[START RECORDS FOR THE TASK]
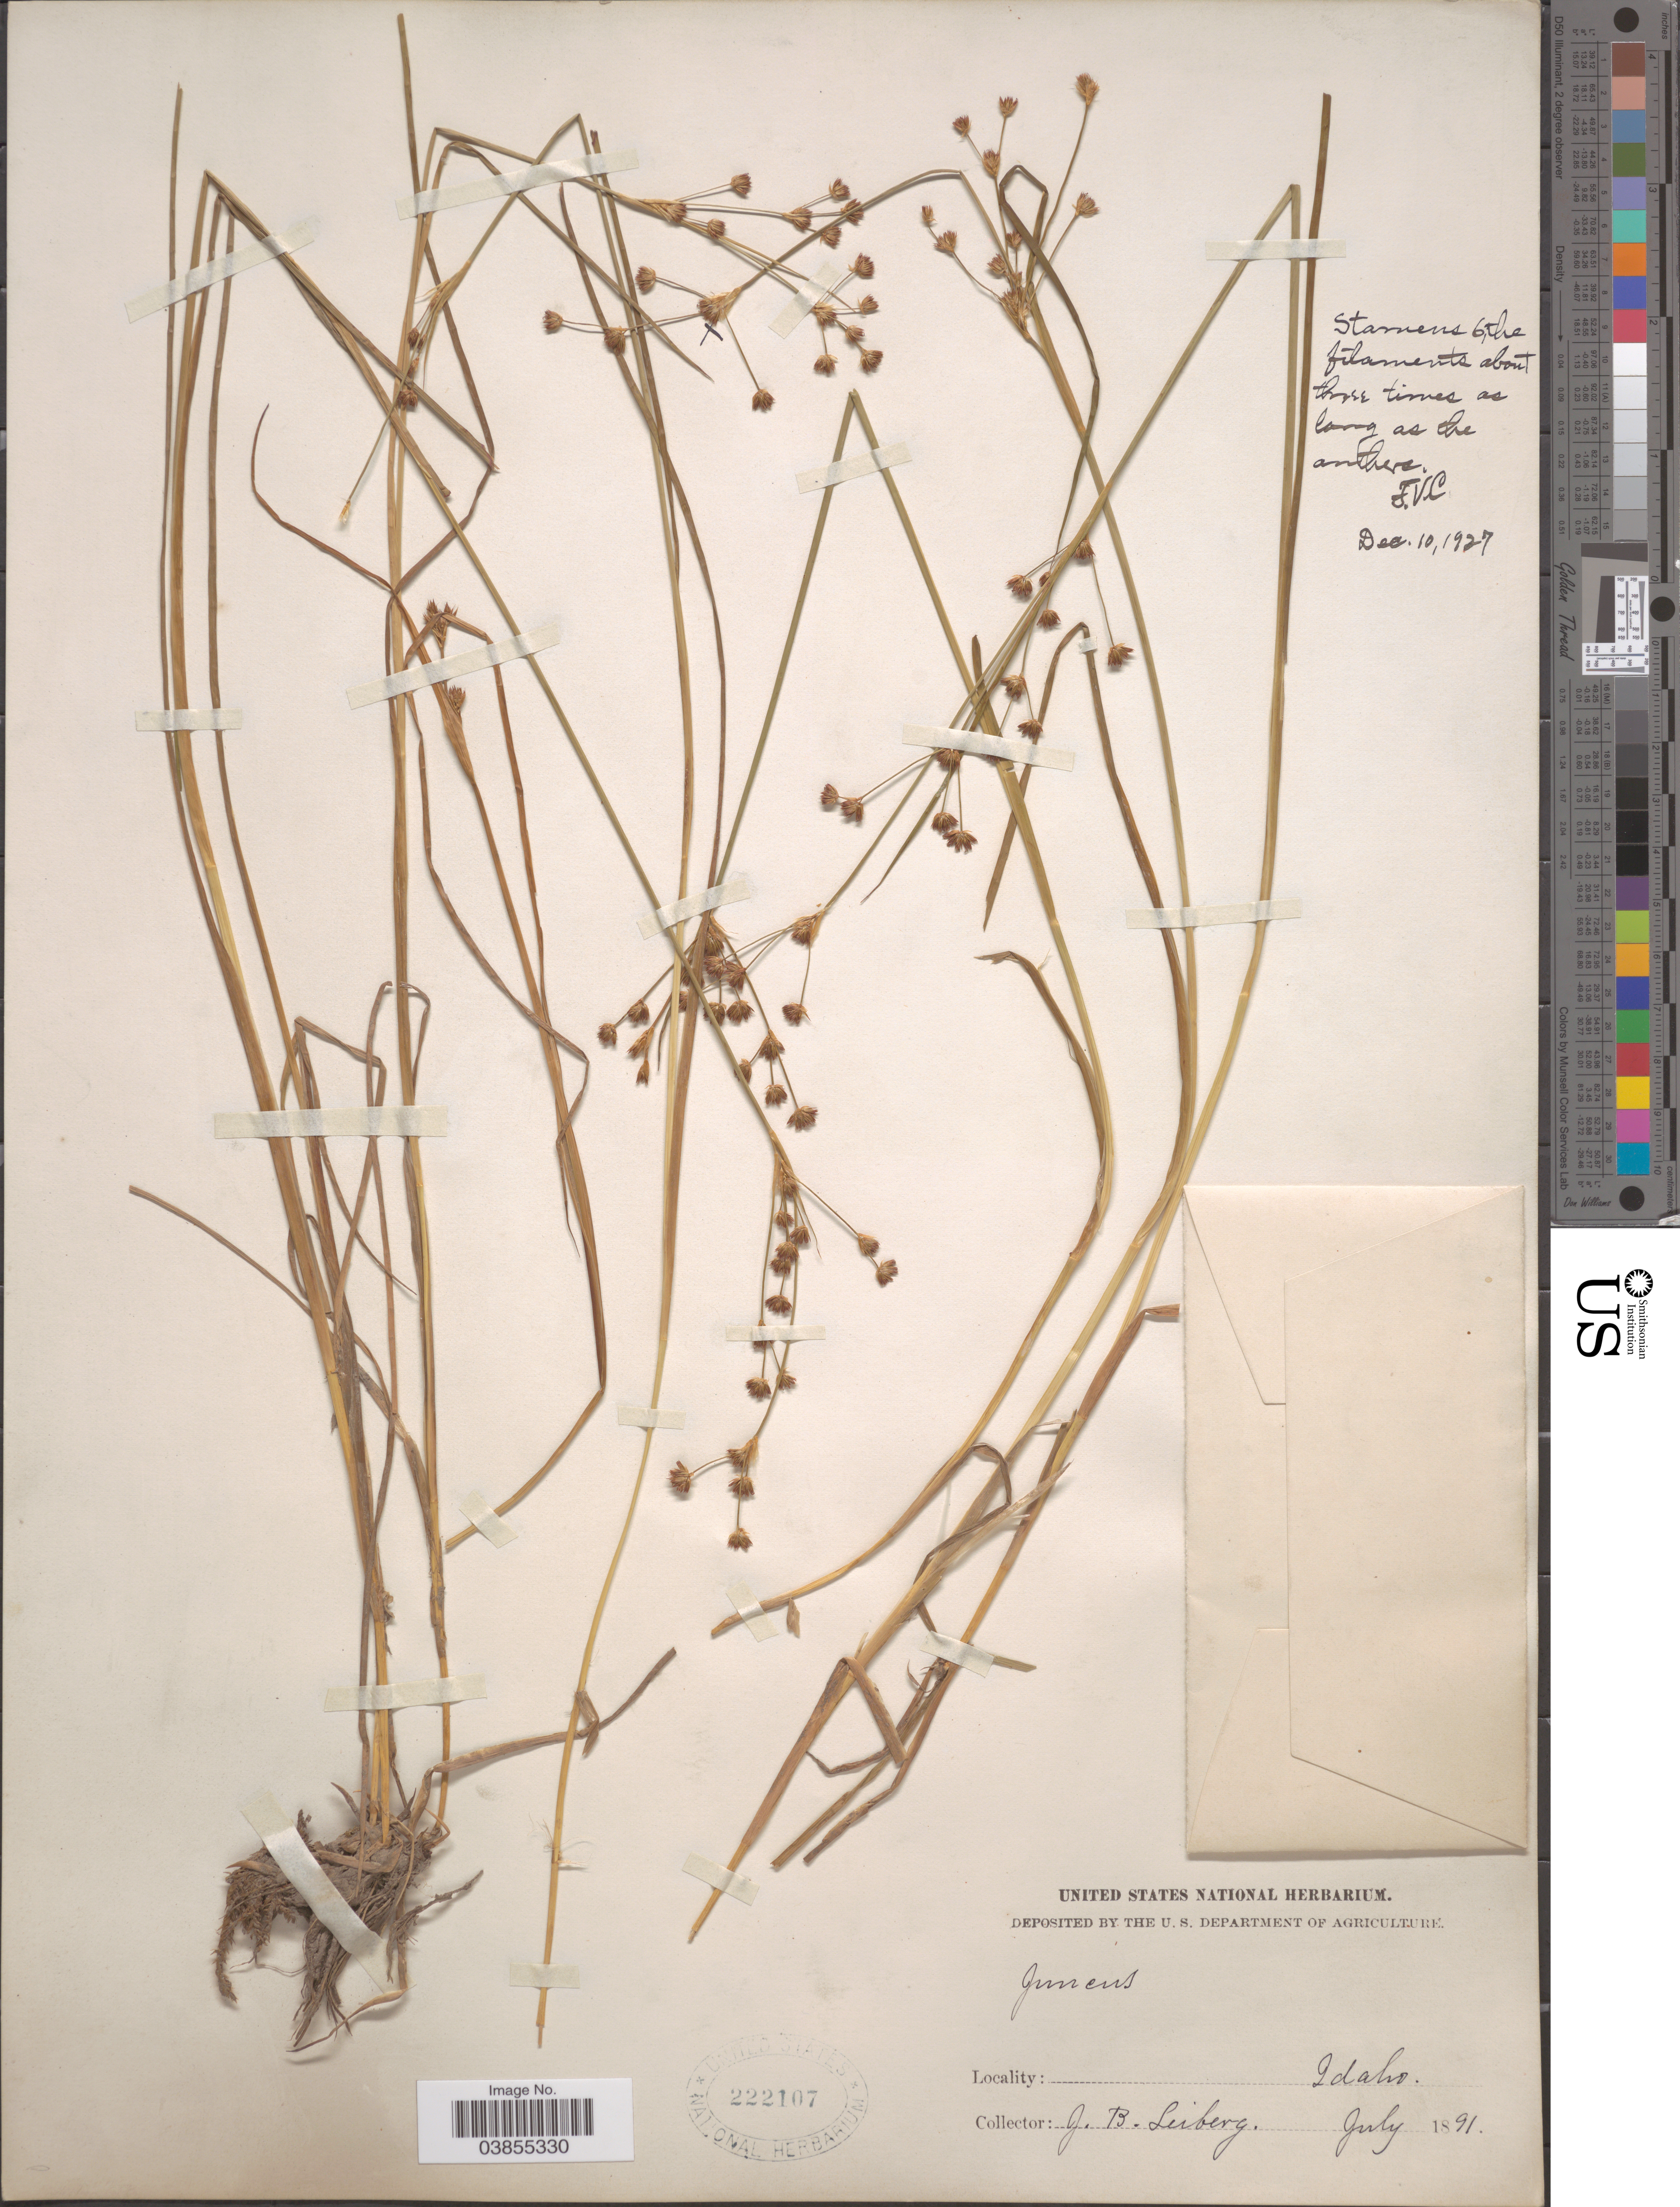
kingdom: Plantae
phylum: Tracheophyta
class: Liliopsida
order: Poales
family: Juncaceae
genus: Juncus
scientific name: Juncus nevadensis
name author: S. Watson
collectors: J. B. Leiberg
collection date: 1891-07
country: United States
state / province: Idaho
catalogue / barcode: US 222107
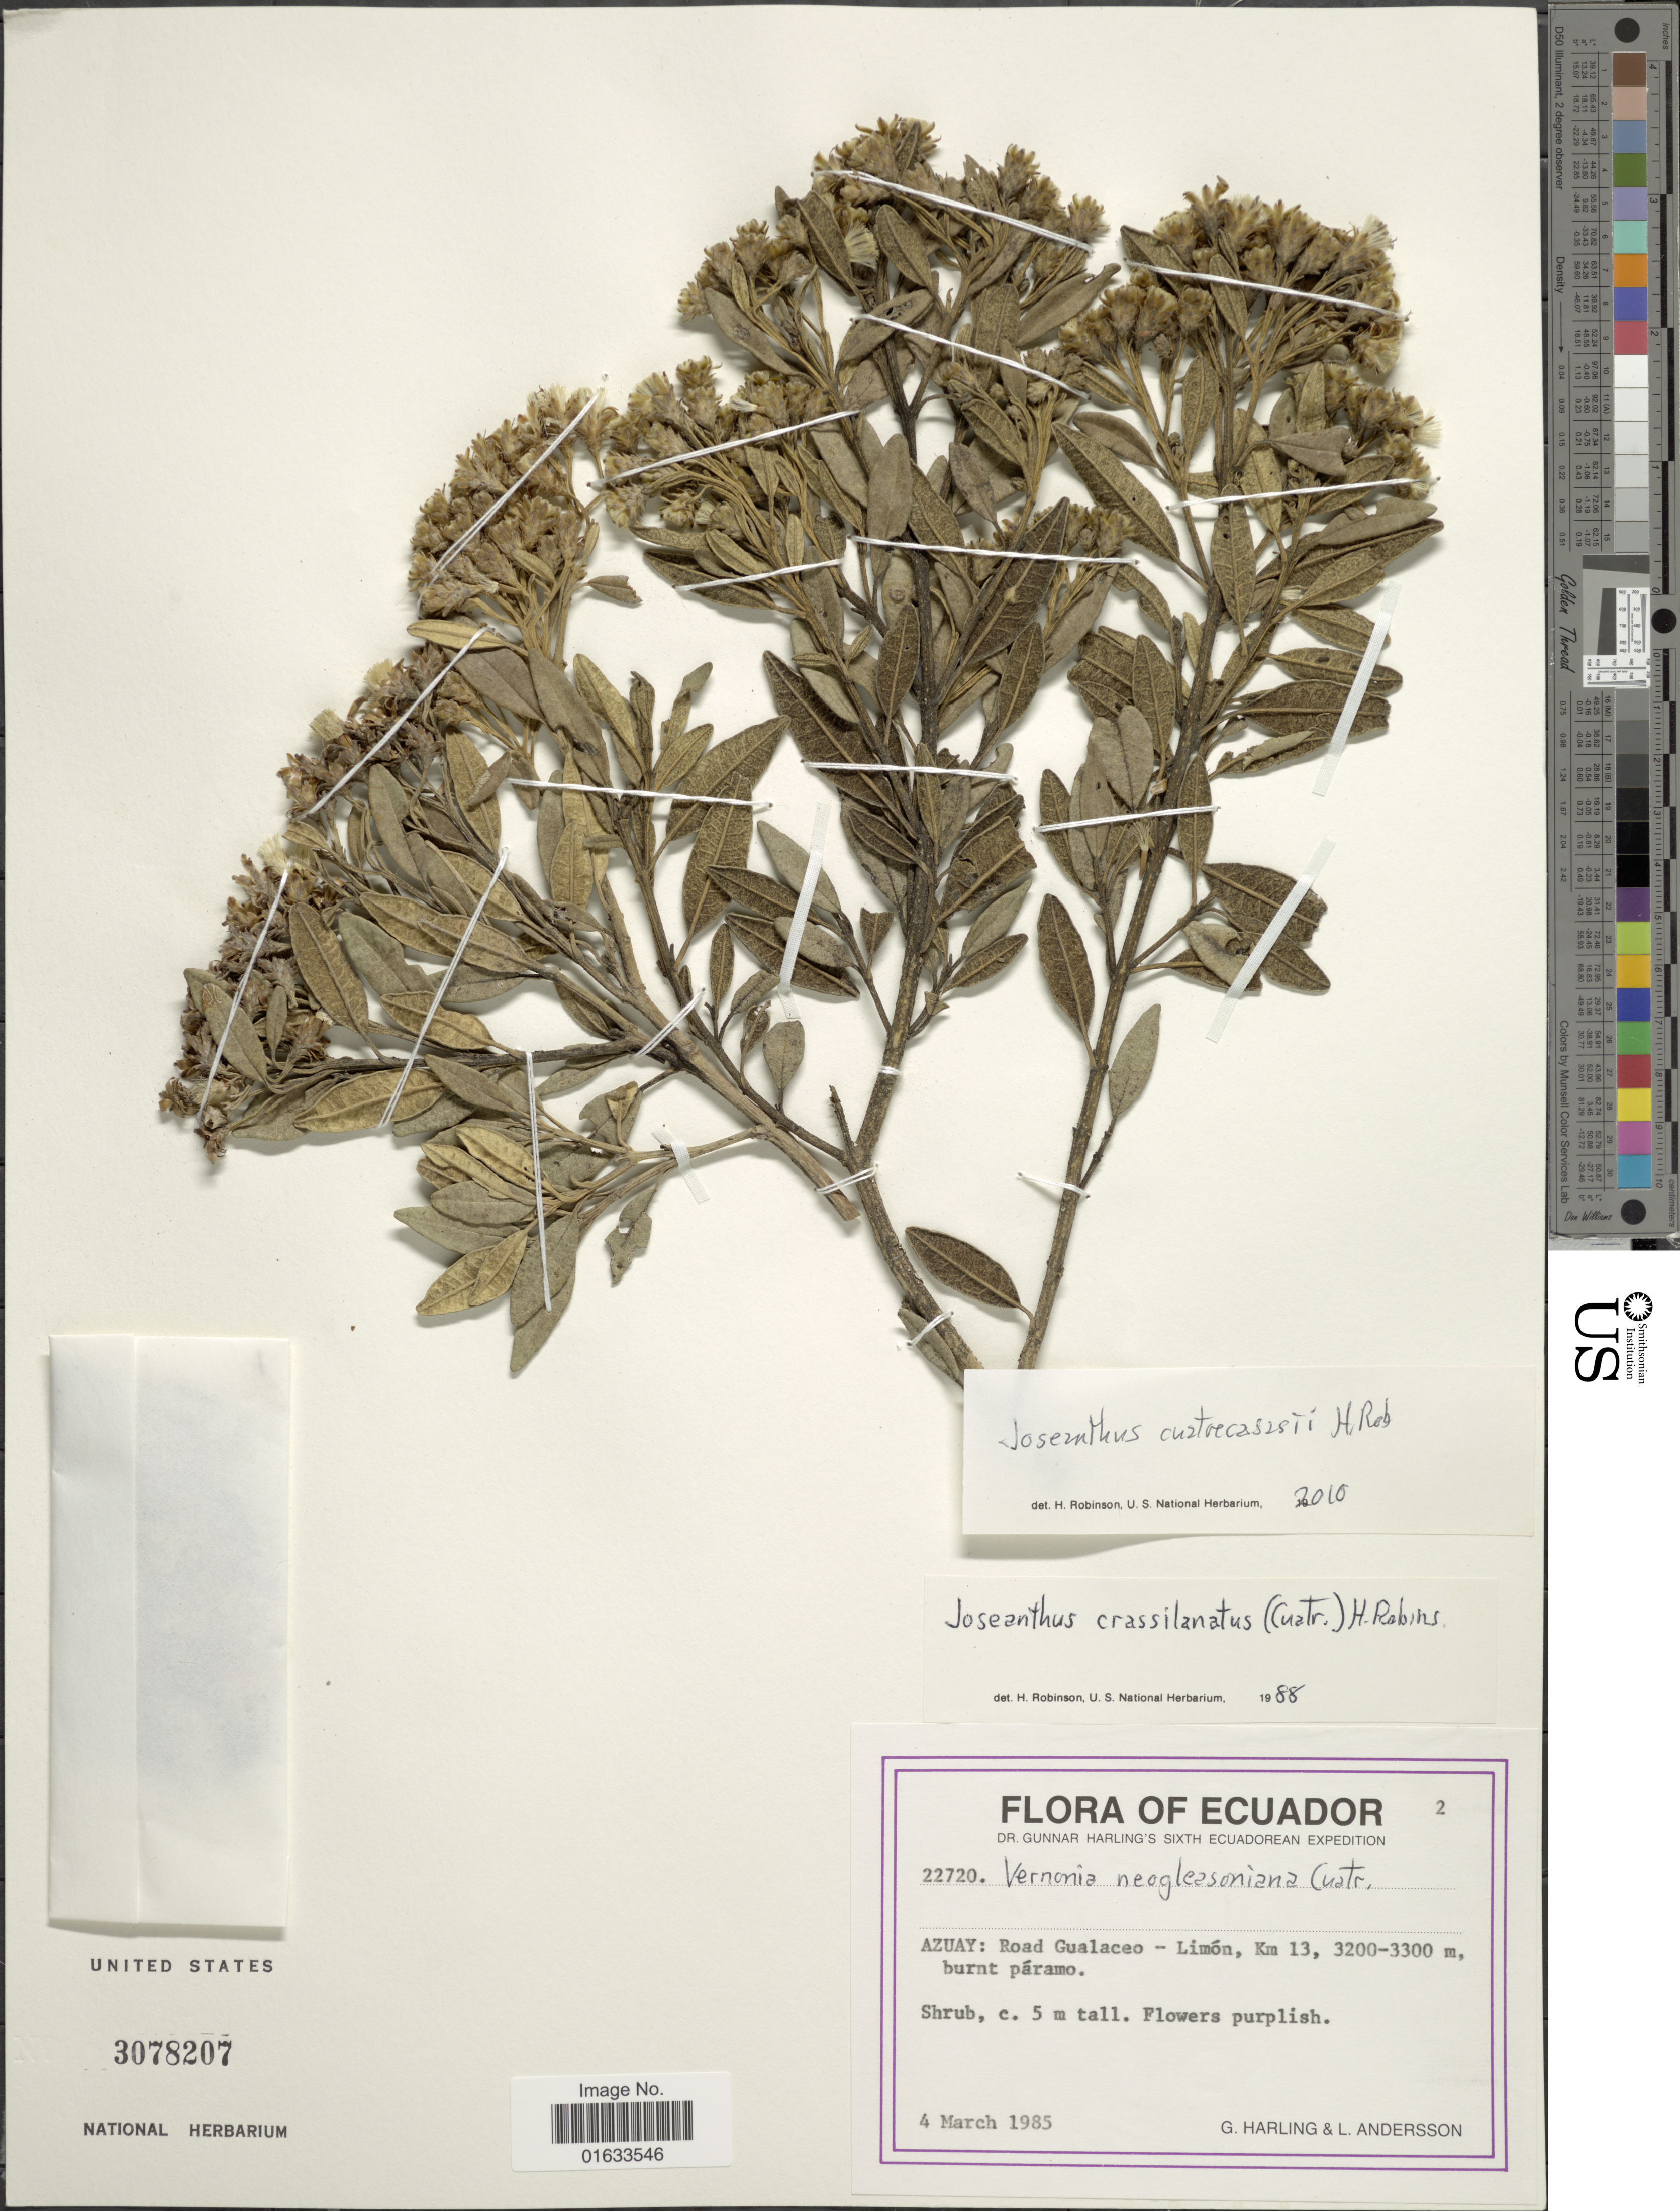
[END RECORDS FOR THE TASK]
PROBLEM DETAILS: Render the lines of the records above as a Markdown table with the columns "Row" and "Text," numbering each line and skipping blank lines. Omit the pictures.

EXERCISE OUTPUT:
| Row | Text |
|---|---|
| 1 | kingdom: Plantae |
| 2 | phylum: Tracheophyta |
| 3 | class: Liliopsida |
| 4 | order: Poales |
| 5 | family: Juncaceae |
| 6 | genus: Juncus |
| 7 | scientific name: Juncus nevadensis |
| 8 | name author: S. Watson |
| 9 | collectors: J. B. Leiberg |
| 10 | collection date: 1891-07 |
| 11 | country: United States |
| 12 | state / province: Idaho |
| 13 | catalogue / barcode: US 222107 |